麗奈が目を丸くしてチャーハンの皿を見た後、恨めしそうに涼夏を見ていた。

チャーハンが好きなのか?そう言えばいつも、出した物を喜んでたべるから麗奈の好物とかあんま知らないんだよな。


それどころか色んな物の好みを知らない気がする。

唯一知っているとしたら、おねショタと呼ばれる物が好きと言うことだけ……。


「麗奈はチャーハン好きなのか?」

『昔お父さんがよく作ってくれたから好きだよ(๑˃̵ᴗ˂̵)』

この際だから少し麗奈について知っておこう。

「他に好きな食べ物とかないのか?」


『アイス!後は悠太のココアと、んー玉子焼き』

「私も玉子焼き大好き!」

お前は玉子焼きに限らず人間が食べれる食べ物は何でも好きだろ。

そう言えば、この食卓には玉子焼きが並んでないな。

そもそも麗奈が来てから玉子焼きを作った事が一度もない気がする、今度作ってやるか。


「これは明日の朝は悠太が玉子焼きを作ってくれるんじゃないか?」

雪兄がそう言うと、恐らく俺以外にはわからない程度に期待を込めた瞳で、麗奈が俺を見ている。


本当にデリカシーも無ければ空気も読めない奴め。

こう言うのは黙っといて後日しれっと出すからいいんじゃないか。

雪兄のほっぺを摘んで引っ張る。

「ブハー!!!意地らしい男の娘が精一杯背伸びしてデリカシー皆無系イケメンお兄さんのほっぺを引っ張るなんて溜まりませんわぁ!!!!」

「なっ!!桜さんそこ変わってくださいよ!!!!」

「私が変わろうかしら?ねえ雪人さん?」


その場で沸き立つパッションを解き放っているのは沙織さん、雪兄と場所を代わろうとしているのが神田さんと唯。みんな違ってみんな怖いよぅ。

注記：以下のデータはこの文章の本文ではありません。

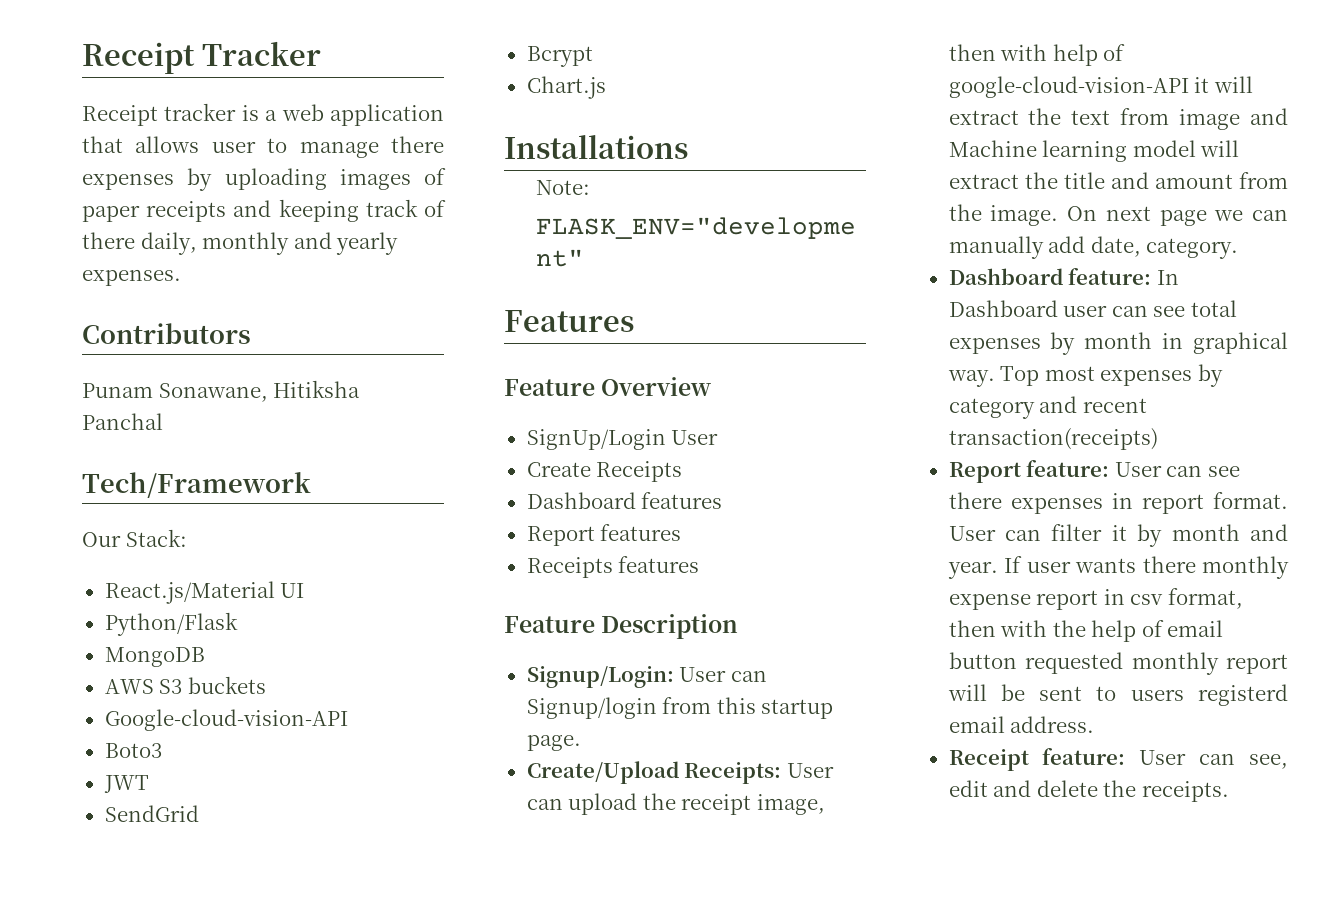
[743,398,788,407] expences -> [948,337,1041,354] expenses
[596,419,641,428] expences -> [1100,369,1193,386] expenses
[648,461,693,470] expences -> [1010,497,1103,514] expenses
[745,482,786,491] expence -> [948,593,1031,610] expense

周りの反応に振り返って苦い顔をしていると不意に後ろから抱きしめられた。

「ハッハッハ。こいつは俺のだ。誰もにもやらん!」

こいつの兄としての立場は俺のものだ。と言いたかったのだろうが、見事に語弊を生む言い方をしやがった。


「………………」

それによって腐女子。沙織さんはドシン!と大きな音を立てて椅子からひっくり返ると、無言のまま動かなくなった。


戦闘力で言うとこの中では一番強いが、沙織さん1人を倒したところで、鬼のような形相をした4人が、今にも雪兄を攻撃しそうな雰囲気を醸し出している。